:: Exercise directions ::
The pictures do not belong in the copy. Restate all of the records word for word.

:: Provided records ::
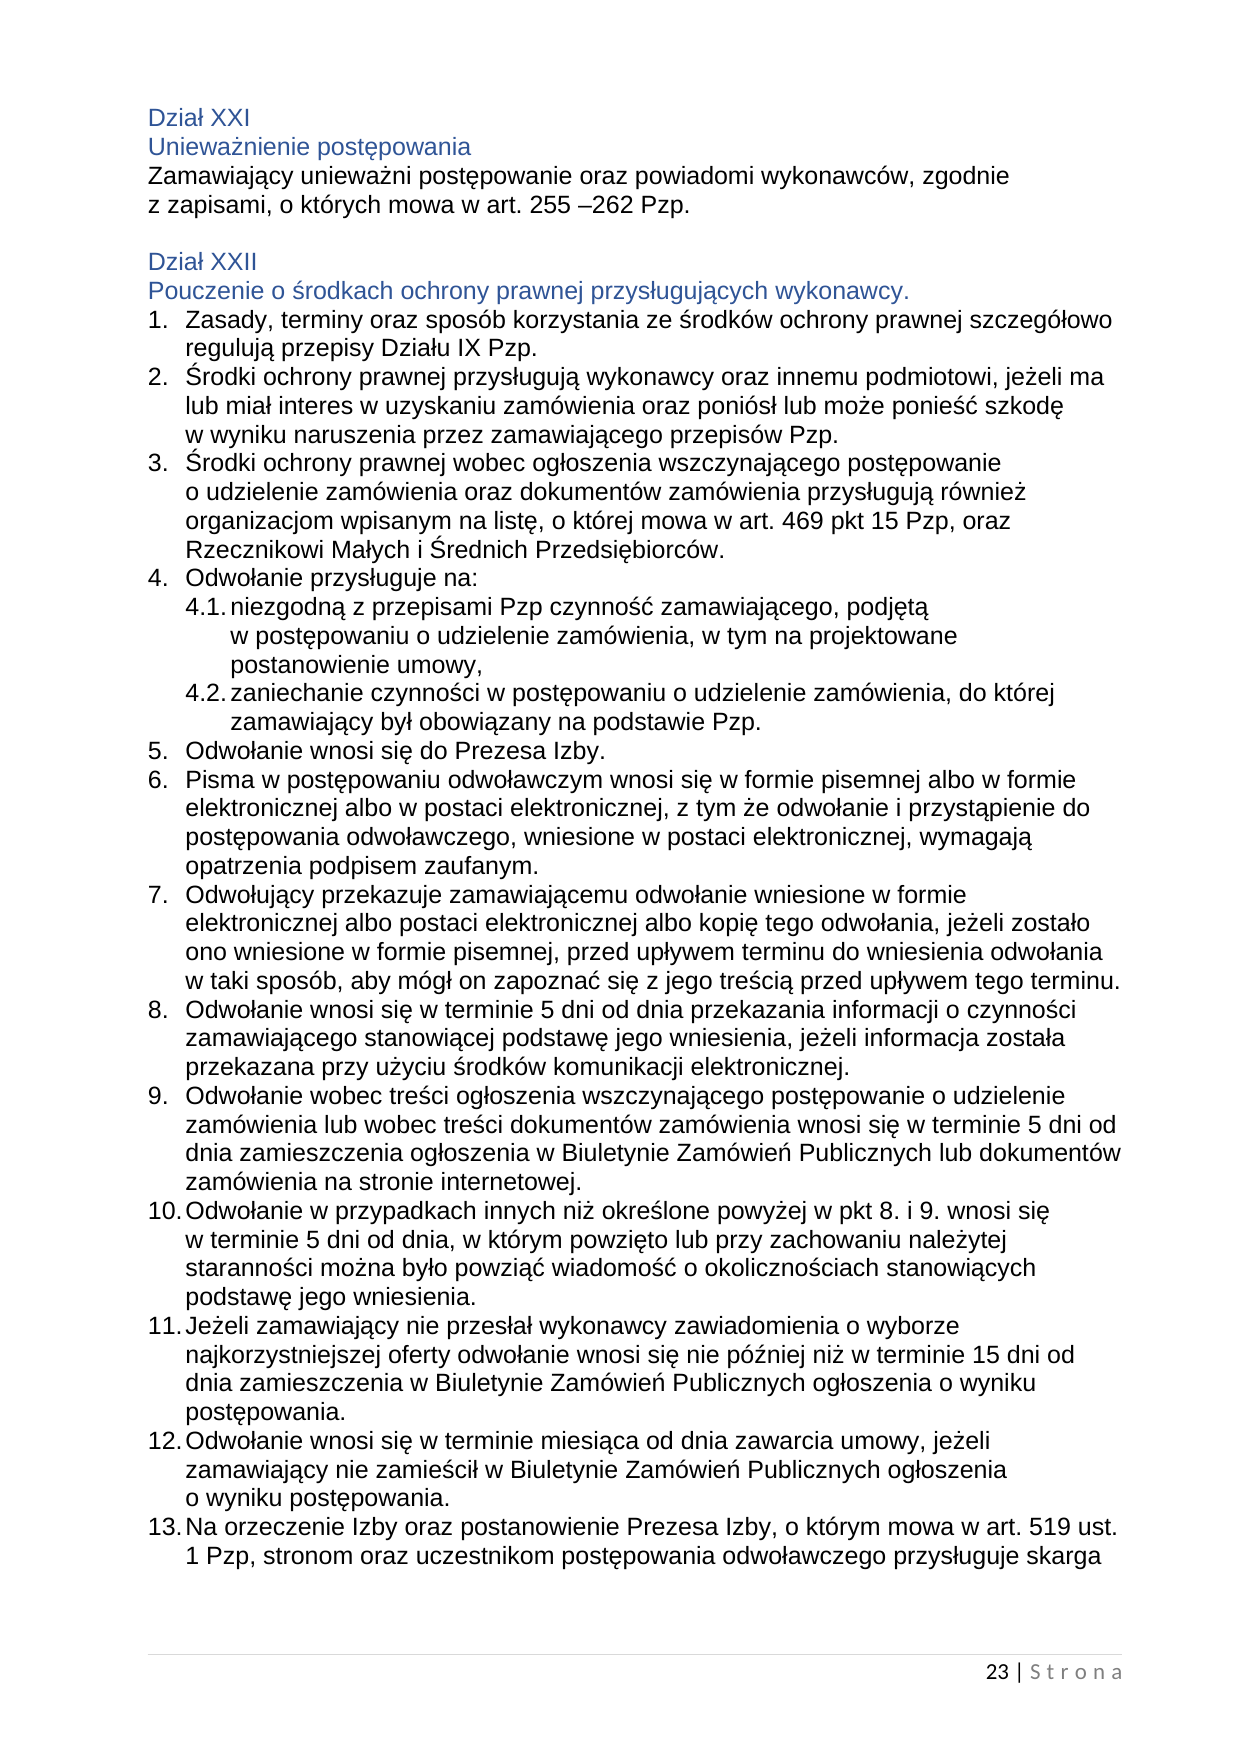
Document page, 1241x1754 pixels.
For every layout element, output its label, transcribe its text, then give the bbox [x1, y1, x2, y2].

subtitle Dział XXII [148, 247, 1122, 276]
list Środki ochrony prawnej wobec ogłoszenia wszczynającego postępowanie o udzielenie zamówienia oraz dokumentów zamówienia przysługują również organizacjom wpisanym na listę, o której mowa w art. 469 pkt 15 Pzp, oraz Rzecznikowi Małych i Średnich Przedsiębiorców. [148, 448, 1122, 563]
list Pisma w postępowaniu odwoławczym wnosi się w formie pisemnej albo w formie elektronicznej albo w postaci elektronicznej, z tym że odwołanie i przystąpienie do postępowania odwoławczego, wniesione w postaci elektronicznej, wymagają opatrzenia podpisem zaufanym. [148, 765, 1122, 880]
list Odwołanie wobec treści ogłoszenia wszczynającego postępowanie o udzielenie zamówienia lub wobec treści dokumentów zamówienia wnosi się w terminie 5 dni od dnia zamieszczenia ogłoszenia w Biuletynie Zamówień Publicznych lub dokumentów zamówienia na stronie internetowej. [148, 1081, 1122, 1196]
list Odwołanie przysługuje na: [148, 563, 1122, 592]
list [148, 1512, 1122, 1570]
text Zamawiający unieważni postępowanie oraz powiadomi wykonawców, zgodnie z zapisami, o których mowa w art. 255 –262 Pzp. [148, 161, 1122, 218]
list Środki ochrony prawnej przysługują wykonawcy oraz innemu podmiotowi, jeżeli ma lub miał interes w uzyskaniu zamówienia oraz poniósł lub może ponieść szkodę w wyniku naruszenia przez zamawiającego przepisów Pzp. [148, 362, 1122, 448]
list zaniechanie czynności w postępowaniu o udzielenie zamówienia, do której zamawiający był obowiązany na podstawie Pzp. [185, 678, 1122, 736]
list Odwołanie wnosi się w terminie miesiąca od dnia zawarcia umowy, jeżeli zamawiający nie zamieścił w Biuletynie Zamówień Publicznych ogłoszenia o wyniku postępowania. [148, 1426, 1122, 1512]
list Zasady, terminy oraz sposób korzystania ze środków ochrony prawnej szczegółowo regulują przepisy Działu IX Pzp. [148, 305, 1122, 362]
list niezgodną z przepisami Pzp czynność zamawiającego, podjętą w postępowaniu o udzielenie zamówienia, w tym na projektowane postanowienie umowy, [185, 592, 1122, 678]
subtitle Pouczenie o środkach ochrony prawnej przysługujących wykonawcy. [148, 276, 1122, 305]
list Odwołujący przekazuje zamawiającemu odwołanie wniesione w formie elektronicznej albo postaci elektronicznej albo kopię tego odwołania, jeżeli zostało ono wniesione w formie pisemnej, przed upływem terminu do wniesienia odwołania w taki sposób, aby mógł on zapoznać się z jego treścią przed upływem tego terminu. [148, 880, 1122, 995]
subtitle Unieważnienie postępowania [148, 132, 1122, 161]
subtitle Dział XXI [148, 103, 1122, 132]
list Jeżeli zamawiający nie przesłał wykonawcy zawiadomienia o wyborze najkorzystniejszej oferty odwołanie wnosi się nie później niż w terminie 15 dni od dnia zamieszczenia w Biuletynie Zamówień Publicznych ogłoszenia o wyniku postępowania. [148, 1311, 1122, 1426]
list Odwołanie w przypadkach innych niż określone powyżej w pkt 8. i 9. wnosi się w terminie 5 dni od dnia, w którym powzięto lub przy zachowaniu należytej staranności można było powziąć wiadomość o okolicznościach stanowiących podstawę jego wniesienia. [148, 1196, 1122, 1311]
list Odwołanie wnosi się do Prezesa Izby. [148, 736, 1122, 765]
list Odwołanie wnosi się w terminie 5 dni od dnia przekazania informacji o czynności zamawiającego stanowiącej podstawę jego wniesienia, jeżeli informacja została przekazana przy użyciu środków komunikacji elektronicznej. [148, 995, 1122, 1081]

:: Task response ::
Document page, 1241x1754 pixels.
For every layout element, output its label, transcribe its text, then give the bbox [x1, y1, x2, y2].

subtitle Dział XXII [148, 247, 1122, 276]
list Środki ochrony prawnej wobec ogłoszenia wszczynającego postępowanie o udzielenie zamówienia oraz dokumentów zamówienia przysługują również organizacjom wpisanym na listę, o której mowa w art. 469 pkt 15 Pzp, oraz Rzecznikowi Małych i Średnich Przedsiębiorców. [148, 448, 1122, 563]
list Pisma w postępowaniu odwoławczym wnosi się w formie pisemnej albo w formie elektronicznej albo w postaci elektronicznej, z tym że odwołanie i przystąpienie do postępowania odwoławczego, wniesione w postaci elektronicznej, wymagają opatrzenia podpisem zaufanym. [148, 765, 1122, 880]
list Odwołanie wobec treści ogłoszenia wszczynającego postępowanie o udzielenie zamówienia lub wobec treści dokumentów zamówienia wnosi się w terminie 5 dni od dnia zamieszczenia ogłoszenia w Biuletynie Zamówień Publicznych lub dokumentów zamówienia na stronie internetowej. [148, 1081, 1122, 1196]
list Odwołanie przysługuje na: [148, 563, 1122, 592]
list [148, 1512, 1122, 1570]
text Zamawiający unieważni postępowanie oraz powiadomi wykonawców, zgodnie z zapisami, o których mowa w art. 255 –262 Pzp. [148, 161, 1122, 218]
list Środki ochrony prawnej przysługują wykonawcy oraz innemu podmiotowi, jeżeli ma lub miał interes w uzyskaniu zamówienia oraz poniósł lub może ponieść szkodę w wyniku naruszenia przez zamawiającego przepisów Pzp. [148, 362, 1122, 448]
list zaniechanie czynności w postępowaniu o udzielenie zamówienia, do której zamawiający był obowiązany na podstawie Pzp. [185, 678, 1122, 736]
list Odwołanie wnosi się w terminie miesiąca od dnia zawarcia umowy, jeżeli zamawiający nie zamieścił w Biuletynie Zamówień Publicznych ogłoszenia o wyniku postępowania. [148, 1426, 1122, 1512]
list Zasady, terminy oraz sposób korzystania ze środków ochrony prawnej szczegółowo regulują przepisy Działu IX Pzp. [148, 305, 1122, 362]
list niezgodną z przepisami Pzp czynność zamawiającego, podjętą w postępowaniu o udzielenie zamówienia, w tym na projektowane postanowienie umowy, [185, 592, 1122, 678]
subtitle Pouczenie o środkach ochrony prawnej przysługujących wykonawcy. [148, 276, 1122, 305]
list Odwołujący przekazuje zamawiającemu odwołanie wniesione w formie elektronicznej albo postaci elektronicznej albo kopię tego odwołania, jeżeli zostało ono wniesione w formie pisemnej, przed upływem terminu do wniesienia odwołania w taki sposób, aby mógł on zapoznać się z jego treścią przed upływem tego terminu. [148, 880, 1122, 995]
subtitle Unieważnienie postępowania [148, 132, 1122, 161]
subtitle Dział XXI [148, 103, 1122, 132]
list Jeżeli zamawiający nie przesłał wykonawcy zawiadomienia o wyborze najkorzystniejszej oferty odwołanie wnosi się nie później niż w terminie 15 dni od dnia zamieszczenia w Biuletynie Zamówień Publicznych ogłoszenia o wyniku postępowania. [148, 1311, 1122, 1426]
list Odwołanie w przypadkach innych niż określone powyżej w pkt 8. i 9. wnosi się w terminie 5 dni od dnia, w którym powzięto lub przy zachowaniu należytej staranności można było powziąć wiadomość o okolicznościach stanowiących podstawę jego wniesienia. [148, 1196, 1122, 1311]
list Odwołanie wnosi się do Prezesa Izby. [148, 736, 1122, 765]
list Odwołanie wnosi się w terminie 5 dni od dnia przekazania informacji o czynności zamawiającego stanowiącej podstawę jego wniesienia, jeżeli informacja została przekazana przy użyciu środków komunikacji elektronicznej. [148, 995, 1122, 1081]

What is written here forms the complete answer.